Autonomous automotive technology has been around in some form since the 1950s, but it is still struggling to become a practical, trusted technology on today’s roads. A recent study from Mobile Experts LLC examines the facts and rumors in the automotive IoT space, particularly in regards to connectivity.
One limitation is the Dedicated Short Range Communications (DSRC) Service, roadside or on-board communication units licensed by the Federal Communications Commission. The wireless industry and the automotive industry are clashing a bit over the use of vehicle-to-vehicle communication.
Currently, the 5.9 GHz band is set aside for intelligent automotive navigation, but there’s some debate on how exactly it should be used.
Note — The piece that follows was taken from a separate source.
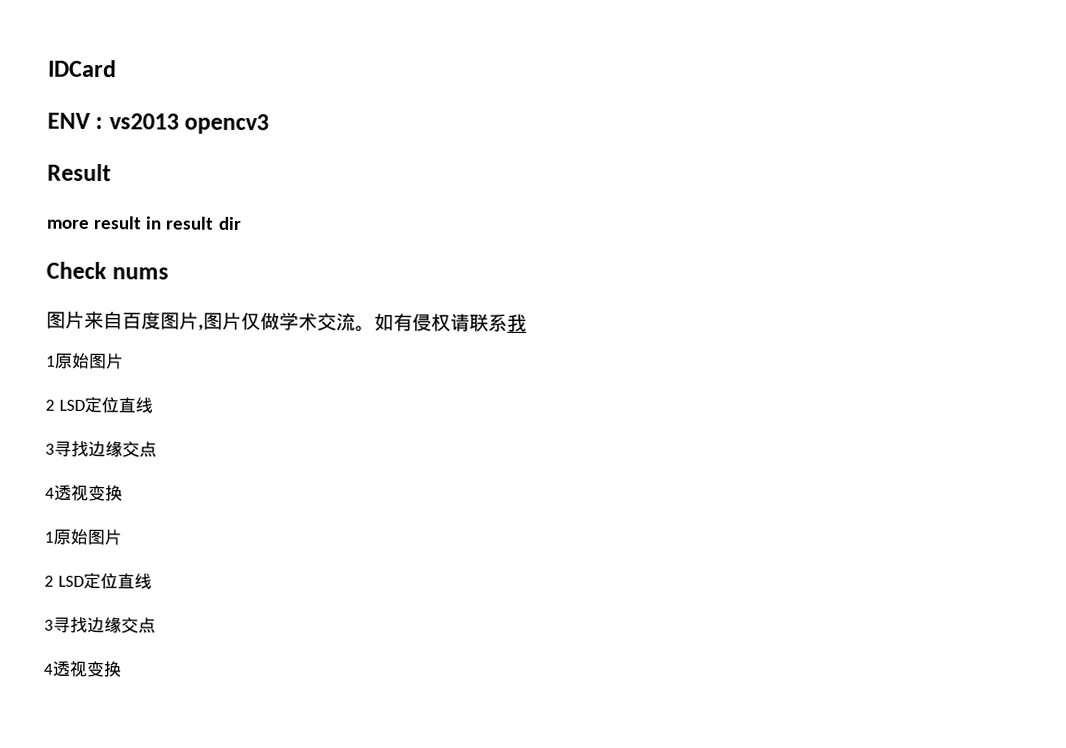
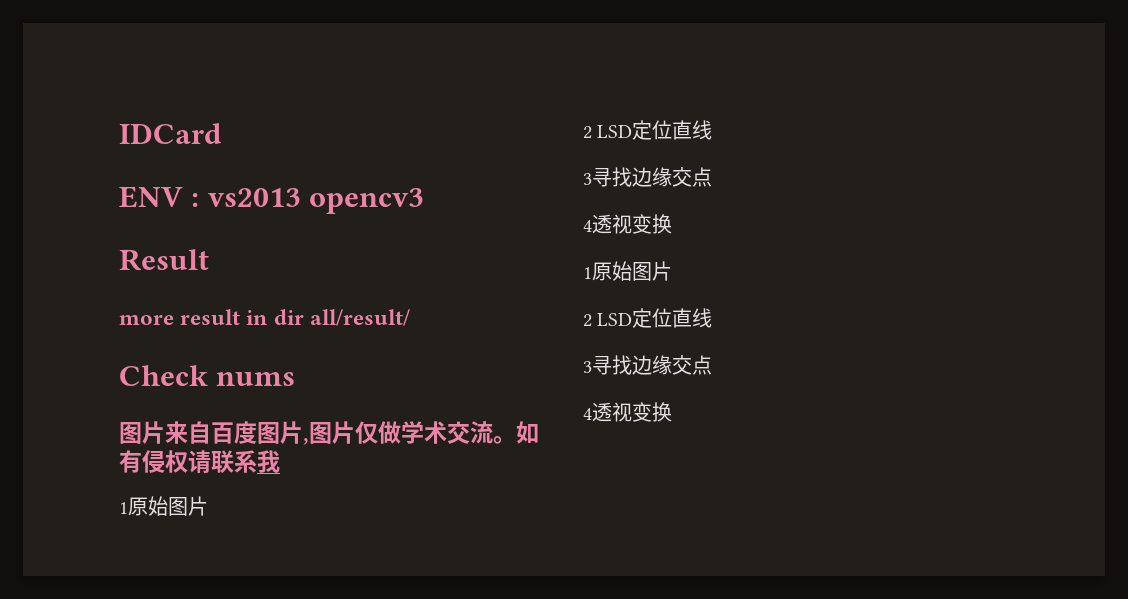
[165,216,215,230] result -> (268, 317) none
(242, 223) none -> [309,309,410,326] all/result/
Companies like Qualcomm and Cisco, which make chips and networking equipment, respectively, for the wireless industry, want to be able to use the 5.9 GHz band for unlicensed uses, including wi-fi. This would allow them to combine 5.9 with 5.8 GHz, one of the bands which is currently used for wi-fi, and could therefore help them handle more traffic. On the other hand, the auto industry wants to reserve the band for DSRC. The Federal Communications Commission and the Department of Transportation will make the ultimate decision, so both groups are making their voices heard on the political scene.
Wireless IoT modules are predicted to become only more widespread in the next five years. The report says the number will grow from 200 million in 2015 to 600 million in 2021, with multiple radios used in each car. The semiconductor industry for automotive is expected to grow to $10.9 billion in 2021, up from $6 billion in 2016.
The report details the way vehicle-to-vehicle, vehicle-to-infrastructure, and DSRC are used in automotive applications, including the current market, government policy, and predictions.